Cuando en 1821 México nació a la vida independiente, la Villa de Guadalupe –región asentada sobre lo que antiguamente llamaban Tepeaquilla– era vista como una gran ciudad revestida de poder, prestigio y popularidad. Un lugar concurrido, con cientos de viviendas y una incesante vida comercial, conectado con la Ciudad de los Palacios a través de importantes vías de tránsito, como lo eran las hoy llamadas calzadas de Guadalupe y de los Misterios. El templo principal de la ciudad de Guadalupe Hidalgo se unía además a Palacio Nacional y a la catedral de la Ciudad de México, los centros político y religioso más importantes del país.

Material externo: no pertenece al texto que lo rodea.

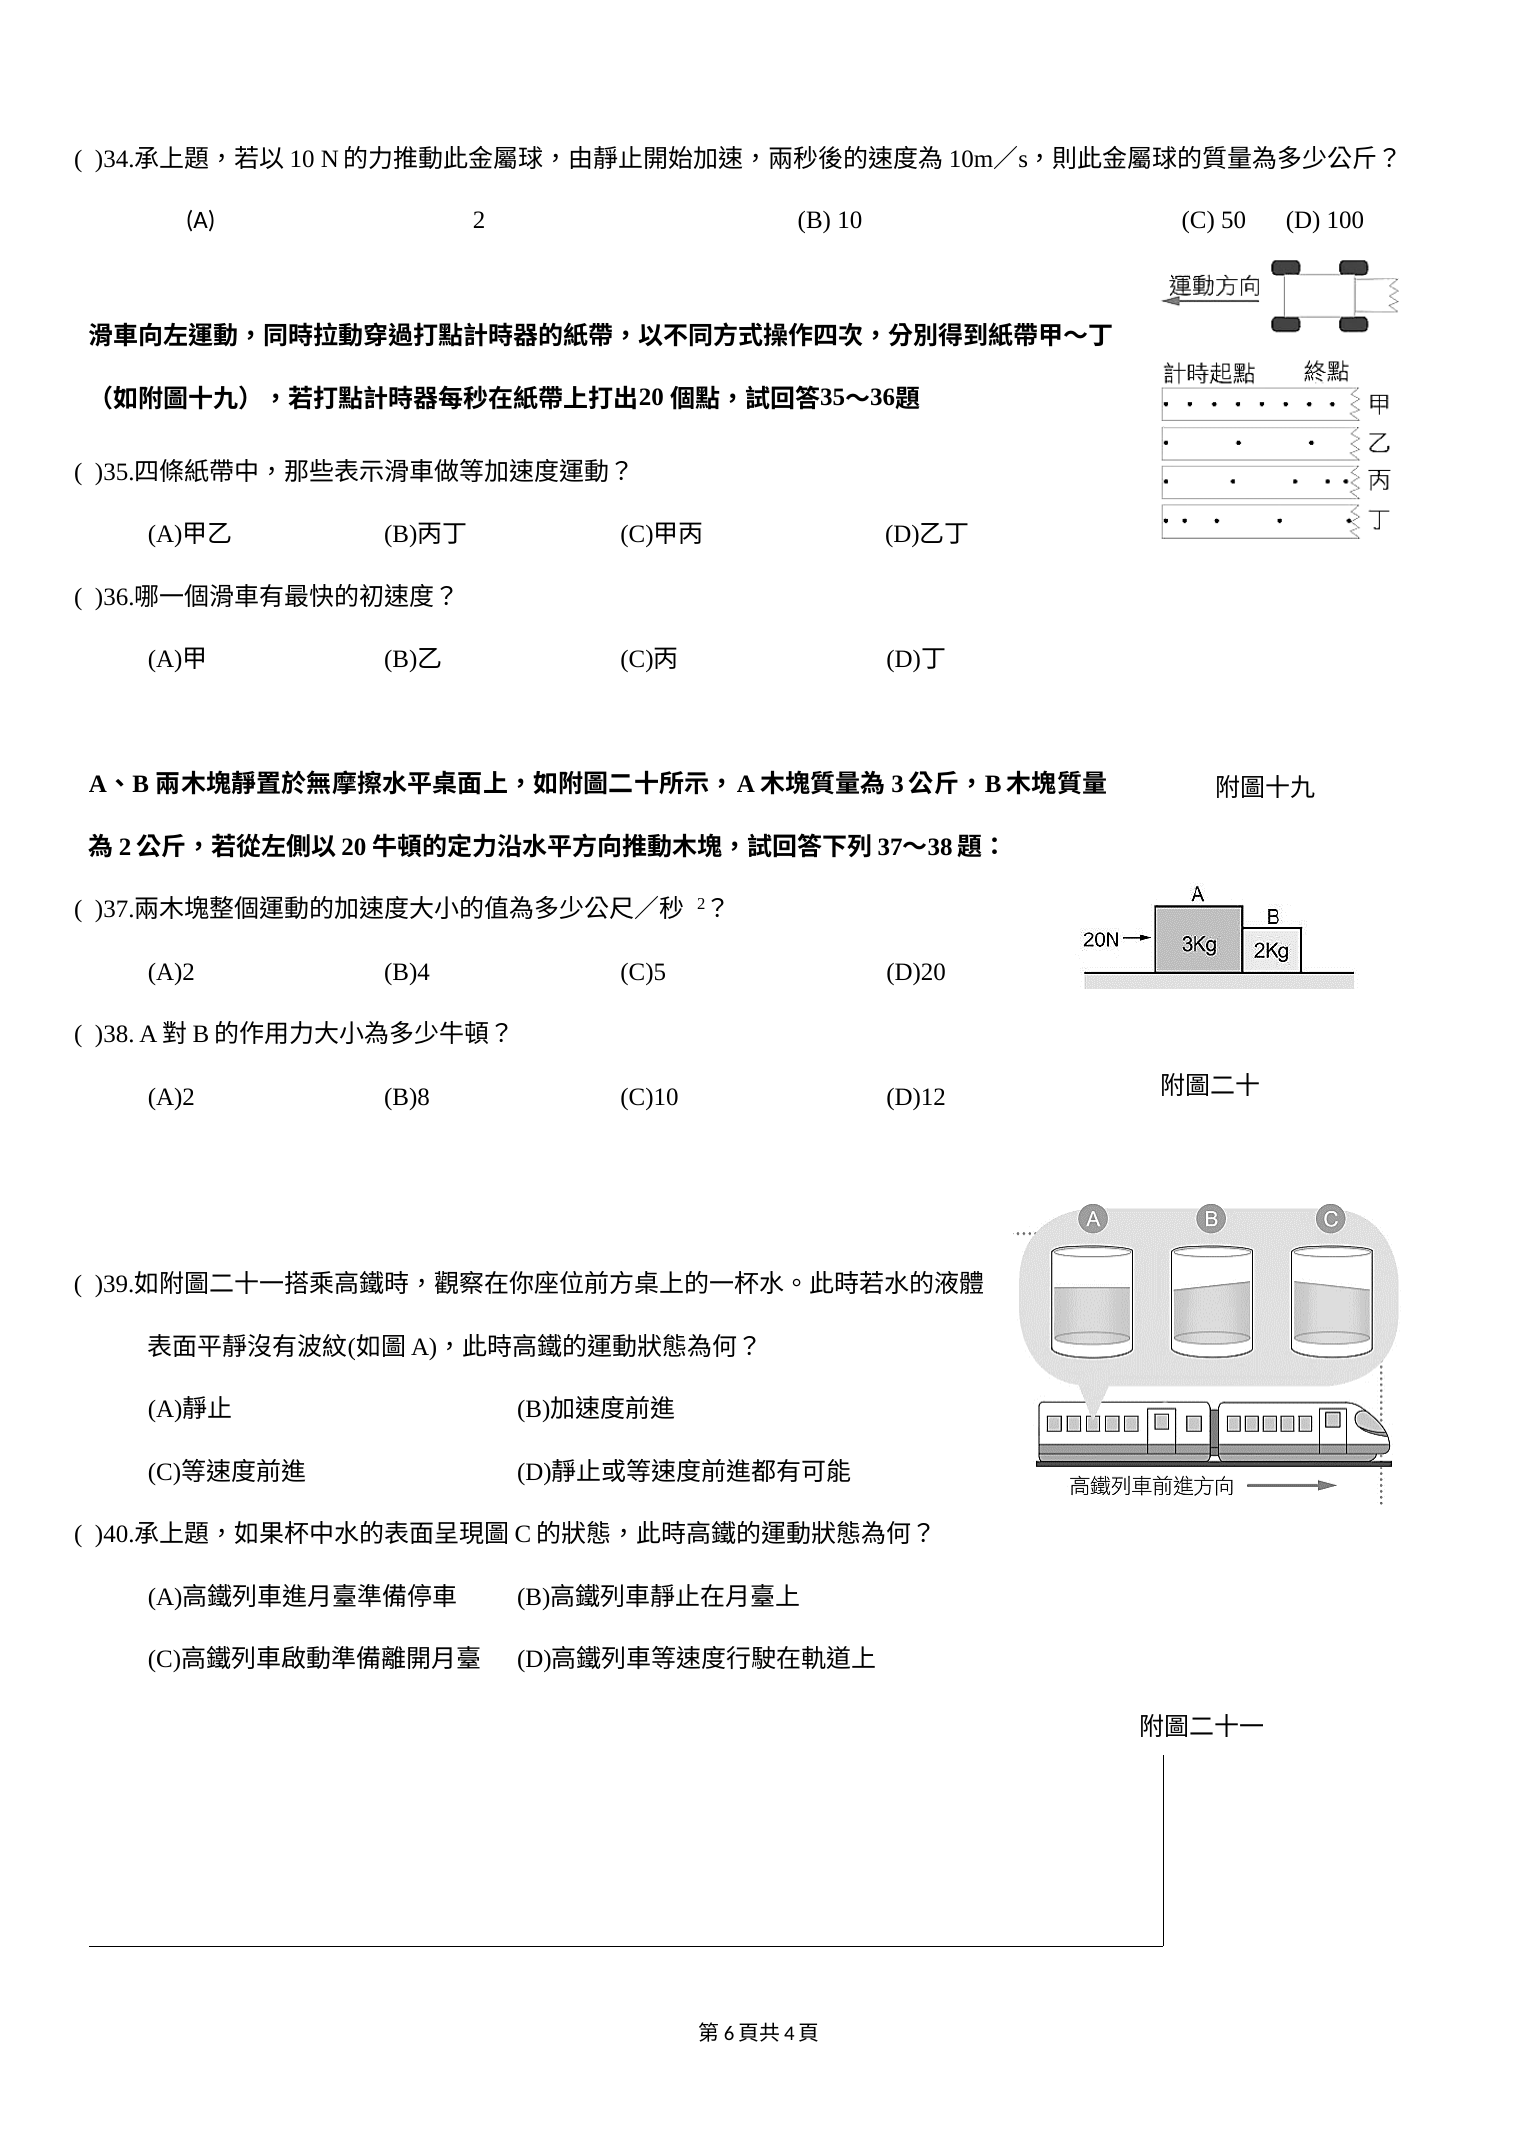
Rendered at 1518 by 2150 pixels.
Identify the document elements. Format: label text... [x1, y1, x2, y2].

text (A)高鐵列車進月臺準備停車 (B)高鐵列車靜止在月臺上 [74, 1552, 1429, 1615]
text ( )36.哪一個滑車有最快的初速度？ [74, 552, 1429, 615]
text ( )37.兩木塊整個運動的加速度大小的值為多少公尺／秒 2？ [74, 865, 1429, 927]
text [1405, 1240, 1429, 1365]
text [1405, 427, 1429, 490]
text 附圖二十 [1160, 1066, 1271, 1098]
text (A)2 (B)4 (C)5 (D)20 [74, 927, 1429, 990]
text 附圖二十一 [1139, 1706, 1292, 1739]
text (A)甲乙 (B)丙丁 (C)甲丙 (D)乙丁 [74, 490, 1429, 552]
text ( )35.四條紙帶中，那些表示滑車做等加速度運動？ [74, 427, 1144, 490]
text (A)2 (B)8 (C)10 (D)12 [89, 1052, 1429, 1115]
text 附圖十九 [1215, 767, 1326, 800]
text 滑車向左運動，同時拉動穿過打點計時器的紙帶，以不同方式操作四次，分別得到紙帶甲～丁（如附圖十九），若打點計時器每秒在紙帶上打出20 個點，試回答35～36題 [89, 302, 1144, 427]
text (C)高鐵列車啟動準備離開月臺 (D)高鐵列車等速度行駛在軌道上 [74, 1615, 1429, 1677]
text (A)甲 (B)乙 (C)丙 (D)丁 [74, 615, 1429, 677]
text [1200, 760, 1341, 807]
text ( )39.如附圖二十一搭乘高鐵時，觀察在你座位前方桌上的一杯水。此時若水的液體表面平靜沒有波紋(如圖A)，此時高鐵的運動狀態為何？ [74, 1240, 1013, 1365]
text ( )40.承上題，如果杯中水的表面呈現圖C的狀態，此時高鐵的運動狀態為何？ [74, 1490, 1429, 1552]
text [1405, 1427, 1429, 1490]
text (C)等速度前進 (D)靜止或等速度前進都有可能 [74, 1427, 1013, 1490]
text (A)靜止 (B)加速度前進 [74, 1365, 1013, 1427]
text [1405, 1365, 1429, 1427]
text A、B 兩木塊靜置於無摩擦水平桌面上，如附圖二十所示，A木塊質量為3公斤，B木塊質量為2公斤，若從左側以20 牛頓的定力沿水平方向推動木塊，試回答下列37～38題： [89, 740, 1107, 865]
text [1405, 302, 1418, 427]
text ( )38. A對B的作用力大小為多少牛頓？ [74, 990, 1429, 1052]
text ( )34.承上題，若以10 N的力推動此金屬球，由靜止開始加速，兩秒後的速度為10m／s，則此金屬球的質量為多少公斤？ [74, 115, 1429, 177]
list 2 (B) 10 (C) 50 (D) 100 [186, 177, 1429, 240]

Magnos hechos siguieron aconteciendo en sus inmediaciones tras la consumación de la Independencia. Ahí tuvo lugar, por ejemplo, la inauguración de la Orden de Guadalupe en agosto de 1822, hecho posterior a la coronación de Agustín de Iturbide como emperador del país. Luego, al final de esa década, el triunfo de los generales Manuel Mier y Terán y Antonio López de Santa Anna contra los españoles comandados por el brigadier Isidro Barradas que intentaban reconquistar México, fue la causa de un nuevo acto jubiloso en la villa. Cuenta Lorenzo de Zavala en su Ensayo histórico que "en la noche del 1º de Octubre llegaron a la capital, conduciendo las banderas tomadas al enemigo, los oficiales Mejía, Stávoli, Woll y Beneski, y el presidente dispuso dedicarlas a la Virgen de Guadalupe, y ofrecer este trofeo a la patrona de los mexicanos cuya imagen había sido entre los insurgentes el Lábarum maravilloso de los tiempos de su primer movimiento nacional. Nada faltó a esta augusta ceremonia, viéndose en tonces la calzada que se extiende desde México hasta la Villa de Guadalupe Hidalgo, cuya extensión es de tres millas, cubierta de un gentío inmenso, que saludaba a D. Vicente Guerrero con aclamaciones de una alegría sincera".
Llegaba entonces el tiempo de las asonadas y pronunciamientos que acabaron con los mandatos presidenciales al cabo de algunos días o semanas de haber iniciado; pero, con todo y el clima político que se padecía, cuenta Altamirano que “cada triunfador se creía en la obligación de ir a consagrar su efímero triunfo ante los altares de la Virgen, y esa calzada de la Villa ha visto más caudillos vitoreados en cuarenta años, que la vía Apia de Roma en cuatro siglos”. Aun cuando se trataba de un repetido rito celebratorio, en este espacio no siempre se atestiguaron victorias, pues fue en febrero de 1848 que aconteció un momento funesto para Bernardo Couto, Miguel Atristain y Luis G. Cuevas, los políticos y diplomáticos encargados –por el lado de México– de consumar la firma del Tratado de Guadalupe Hidalgo, colofón de la guerra de intervención estadounidense en la que se pactó la cesión de una gran parte del territorio mexicano en favor del gobierno invasor.
Pasada la mitad de aquel siglo, Santa Anna, investido de dictador, regresó ahí para restablecer la Orden de Guadalupe suspendida luego del fusilamiento de Iturbide… la cual volvió a ser suprimida tras el triunfo de la Revolución de Ayutla en 1855. El general Juan Álvarez, líder de esta rebelión que puso punto final al último gobierno santannista, así como el presidente Ignacio Comonfort, también tuvieron su peregrinación oficial a la Villa de Guadalupe en medio de una gran verbena.